> [SUPPLIED DATA]:
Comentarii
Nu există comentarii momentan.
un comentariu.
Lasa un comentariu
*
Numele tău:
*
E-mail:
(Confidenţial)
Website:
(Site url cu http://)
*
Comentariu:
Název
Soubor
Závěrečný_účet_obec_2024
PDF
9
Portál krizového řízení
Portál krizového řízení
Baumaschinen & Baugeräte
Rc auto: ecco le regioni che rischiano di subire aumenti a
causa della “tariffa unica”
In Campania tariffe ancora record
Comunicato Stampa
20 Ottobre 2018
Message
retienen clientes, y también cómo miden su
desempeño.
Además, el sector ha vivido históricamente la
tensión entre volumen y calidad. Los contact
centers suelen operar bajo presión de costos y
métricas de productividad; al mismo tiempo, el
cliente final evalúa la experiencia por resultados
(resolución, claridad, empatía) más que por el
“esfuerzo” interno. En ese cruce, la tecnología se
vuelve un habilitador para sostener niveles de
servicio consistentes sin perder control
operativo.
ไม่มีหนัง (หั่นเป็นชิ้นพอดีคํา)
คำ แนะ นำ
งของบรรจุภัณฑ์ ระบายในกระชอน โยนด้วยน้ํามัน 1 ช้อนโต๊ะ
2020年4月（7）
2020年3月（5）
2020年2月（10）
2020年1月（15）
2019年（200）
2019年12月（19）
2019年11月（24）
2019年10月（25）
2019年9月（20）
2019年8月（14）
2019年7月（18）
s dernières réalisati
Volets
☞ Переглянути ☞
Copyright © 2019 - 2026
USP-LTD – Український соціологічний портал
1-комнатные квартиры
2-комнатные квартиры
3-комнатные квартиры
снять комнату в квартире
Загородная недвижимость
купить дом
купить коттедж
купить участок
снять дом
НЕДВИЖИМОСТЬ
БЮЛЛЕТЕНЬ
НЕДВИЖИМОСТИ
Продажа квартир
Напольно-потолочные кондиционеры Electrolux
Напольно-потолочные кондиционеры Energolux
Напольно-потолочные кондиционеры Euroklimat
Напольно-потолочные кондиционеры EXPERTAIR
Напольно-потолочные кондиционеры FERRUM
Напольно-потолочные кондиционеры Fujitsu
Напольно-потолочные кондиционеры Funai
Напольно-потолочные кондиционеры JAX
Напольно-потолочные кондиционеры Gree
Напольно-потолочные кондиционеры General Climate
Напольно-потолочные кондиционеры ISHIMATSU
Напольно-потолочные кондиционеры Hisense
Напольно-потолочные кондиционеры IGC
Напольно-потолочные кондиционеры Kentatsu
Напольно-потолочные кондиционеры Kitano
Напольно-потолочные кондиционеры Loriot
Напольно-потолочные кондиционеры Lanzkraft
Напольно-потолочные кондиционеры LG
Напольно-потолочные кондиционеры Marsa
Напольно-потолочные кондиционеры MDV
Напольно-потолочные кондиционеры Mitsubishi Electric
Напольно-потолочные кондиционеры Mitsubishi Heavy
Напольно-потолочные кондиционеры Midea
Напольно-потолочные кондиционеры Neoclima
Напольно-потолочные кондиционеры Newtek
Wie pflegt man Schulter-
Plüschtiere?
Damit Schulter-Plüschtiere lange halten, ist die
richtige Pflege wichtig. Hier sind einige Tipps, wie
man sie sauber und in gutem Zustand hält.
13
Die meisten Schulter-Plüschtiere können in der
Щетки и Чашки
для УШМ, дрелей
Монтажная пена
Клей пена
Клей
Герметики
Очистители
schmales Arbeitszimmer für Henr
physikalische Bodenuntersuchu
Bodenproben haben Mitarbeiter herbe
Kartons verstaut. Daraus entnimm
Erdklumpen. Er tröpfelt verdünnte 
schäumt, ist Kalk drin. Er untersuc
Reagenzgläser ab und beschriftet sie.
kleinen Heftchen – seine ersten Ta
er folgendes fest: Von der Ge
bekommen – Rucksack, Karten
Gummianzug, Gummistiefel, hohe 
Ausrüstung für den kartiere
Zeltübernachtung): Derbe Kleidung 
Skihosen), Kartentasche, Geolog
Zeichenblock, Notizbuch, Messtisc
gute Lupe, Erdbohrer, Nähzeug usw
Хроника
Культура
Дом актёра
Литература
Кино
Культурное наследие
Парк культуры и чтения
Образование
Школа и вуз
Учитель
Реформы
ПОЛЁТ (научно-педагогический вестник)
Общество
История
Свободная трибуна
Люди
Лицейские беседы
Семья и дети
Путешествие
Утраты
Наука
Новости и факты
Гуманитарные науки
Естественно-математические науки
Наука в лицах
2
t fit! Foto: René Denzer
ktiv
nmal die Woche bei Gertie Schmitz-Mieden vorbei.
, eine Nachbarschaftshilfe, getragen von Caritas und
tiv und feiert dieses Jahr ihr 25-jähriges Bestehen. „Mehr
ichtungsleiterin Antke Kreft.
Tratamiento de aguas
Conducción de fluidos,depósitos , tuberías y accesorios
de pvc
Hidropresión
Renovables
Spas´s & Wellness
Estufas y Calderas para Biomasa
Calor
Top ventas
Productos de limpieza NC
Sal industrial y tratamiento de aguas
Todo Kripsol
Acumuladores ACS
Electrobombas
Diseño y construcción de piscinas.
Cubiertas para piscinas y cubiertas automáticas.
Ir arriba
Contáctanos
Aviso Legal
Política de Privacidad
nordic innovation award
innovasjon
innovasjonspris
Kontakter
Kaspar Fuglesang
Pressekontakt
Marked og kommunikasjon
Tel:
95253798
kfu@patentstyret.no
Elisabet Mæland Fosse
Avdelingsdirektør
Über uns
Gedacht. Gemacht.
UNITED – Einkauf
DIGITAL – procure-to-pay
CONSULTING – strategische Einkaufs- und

> [WORK TASK]: All of the records above should be copied exactly.

> [WRITTEN ANSWER]:
Comentarii
Nu există comentarii momentan.
un comentariu.
Lasa un comentariu
*
Numele tău:
*
E-mail:
(Confidenţial)
Website:
(Site url cu http://)
*
Comentariu:
Název
Soubor
Závěrečný_účet_obec_2024
PDF
9
Portál krizového řízení
Portál krizového řízení
Baumaschinen & Baugeräte
Rc auto: ecco le regioni che rischiano di subire aumenti a
causa della “tariffa unica”
In Campania tariffe ancora record
Comunicato Stampa
20 Ottobre 2018
Message
retienen clientes, y también cómo miden su
desempeño.
Además, el sector ha vivido históricamente la
tensión entre volumen y calidad. Los contact
centers suelen operar bajo presión de costos y
métricas de productividad; al mismo tiempo, el
cliente final evalúa la experiencia por resultados
(resolución, claridad, empatía) más que por el
“esfuerzo” interno. En ese cruce, la tecnología se
vuelve un habilitador para sostener niveles de
servicio consistentes sin perder control
operativo.
ไม่มีหนัง (หั่นเป็นชิ้นพอดีคํา)
คำ แนะ นำ
งของบรรจุภัณฑ์ ระบายในกระชอน โยนด้วยน้ํามัน 1 ช้อนโต๊ะ
2020年4月（7）
2020年3月（5）
2020年2月（10）
2020年1月（15）
2019年（200）
2019年12月（19）
2019年11月（24）
2019年10月（25）
2019年9月（20）
2019年8月（14）
2019年7月（18）
s dernières réalisati
Volets
☞ Переглянути ☞
Copyright © 2019 - 2026
USP-LTD – Український соціологічний портал
1-комнатные квартиры
2-комнатные квартиры
3-комнатные квартиры
снять комнату в квартире
Загородная недвижимость
купить дом
купить коттедж
купить участок
снять дом
НЕДВИЖИМОСТЬ
БЮЛЛЕТЕНЬ
НЕДВИЖИМОСТИ
Продажа квартир
Напольно-потолочные кондиционеры Electrolux
Напольно-потолочные кондиционеры Energolux
Напольно-потолочные кондиционеры Euroklimat
Напольно-потолочные кондиционеры EXPERTAIR
Напольно-потолочные кондиционеры FERRUM
Напольно-потолочные кондиционеры Fujitsu
Напольно-потолочные кондиционеры Funai
Напольно-потолочные кондиционеры JAX
Напольно-потолочные кондиционеры Gree
Напольно-потолочные кондиционеры General Climate
Напольно-потолочные кондиционеры ISHIMATSU
Напольно-потолочные кондиционеры Hisense
Напольно-потолочные кондиционеры IGC
Напольно-потолочные кондиционеры Kentatsu
Напольно-потолочные кондиционеры Kitano
Напольно-потолочные кондиционеры Loriot
Напольно-потолочные кондиционеры Lanzkraft
Напольно-потолочные кондиционеры LG
Напольно-потолочные кондиционеры Marsa
Напольно-потолочные кондиционеры MDV
Напольно-потолочные кондиционеры Mitsubishi Electric
Напольно-потолочные кондиционеры Mitsubishi Heavy
Напольно-потолочные кондиционеры Midea
Напольно-потолочные кондиционеры Neoclima
Напольно-потолочные кондиционеры Newtek
Wie pflegt man Schulter-
Plüschtiere?
Damit Schulter-Plüschtiere lange halten, ist die
richtige Pflege wichtig. Hier sind einige Tipps, wie
man sie sauber und in gutem Zustand hält.
13
Die meisten Schulter-Plüschtiere können in der
Щетки и Чашки
для УШМ, дрелей
Монтажная пена
Клей пена
Клей
Герметики
Очистители
schmales Arbeitszimmer für Henr
physikalische Bodenuntersuchu
Bodenproben haben Mitarbeiter herbe
Kartons verstaut. Daraus entnimm
Erdklumpen. Er tröpfelt verdünnte 
schäumt, ist Kalk drin. Er untersuc
Reagenzgläser ab und beschriftet sie.
kleinen Heftchen – seine ersten Ta
er folgendes fest: Von der Ge
bekommen – Rucksack, Karten
Gummianzug, Gummistiefel, hohe 
Ausrüstung für den kartiere
Zeltübernachtung): Derbe Kleidung 
Skihosen), Kartentasche, Geolog
Zeichenblock, Notizbuch, Messtisc
gute Lupe, Erdbohrer, Nähzeug usw
Хроника
Культура
Дом актёра
Литература
Кино
Культурное наследие
Парк культуры и чтения
Образование
Школа и вуз
Учитель
Реформы
ПОЛЁТ (научно-педагогический вестник)
Общество
История
Свободная трибуна
Люди
Лицейские беседы
Семья и дети
Путешествие
Утраты
Наука
Новости и факты
Гуманитарные науки
Естественно-математические науки
Наука в лицах
2
t fit! Foto: René Denzer
ktiv
nmal die Woche bei Gertie Schmitz-Mieden vorbei.
, eine Nachbarschaftshilfe, getragen von Caritas und
tiv und feiert dieses Jahr ihr 25-jähriges Bestehen. „Mehr
ichtungsleiterin Antke Kreft.
Tratamiento de aguas
Conducción de fluidos,depósitos , tuberías y accesorios
de pvc
Hidropresión
Renovables
Spas´s & Wellness
Estufas y Calderas para Biomasa
Calor
Top ventas
Productos de limpieza NC
Sal industrial y tratamiento de aguas
Todo Kripsol
Acumuladores ACS
Electrobombas
Diseño y construcción de piscinas.
Cubiertas para piscinas y cubiertas automáticas.
Ir arriba
Contáctanos
Aviso Legal
Política de Privacidad
nordic innovation award
innovasjon
innovasjonspris
Kontakter
Kaspar Fuglesang
Pressekontakt
Marked og kommunikasjon
Tel:
95253798
kfu@patentstyret.no
Elisabet Mæland Fosse
Avdelingsdirektør
Über uns
Gedacht. Gemacht.
UNITED – Einkauf
DIGITAL – procure-to-pay
CONSULTING – strategische Einkaufs- und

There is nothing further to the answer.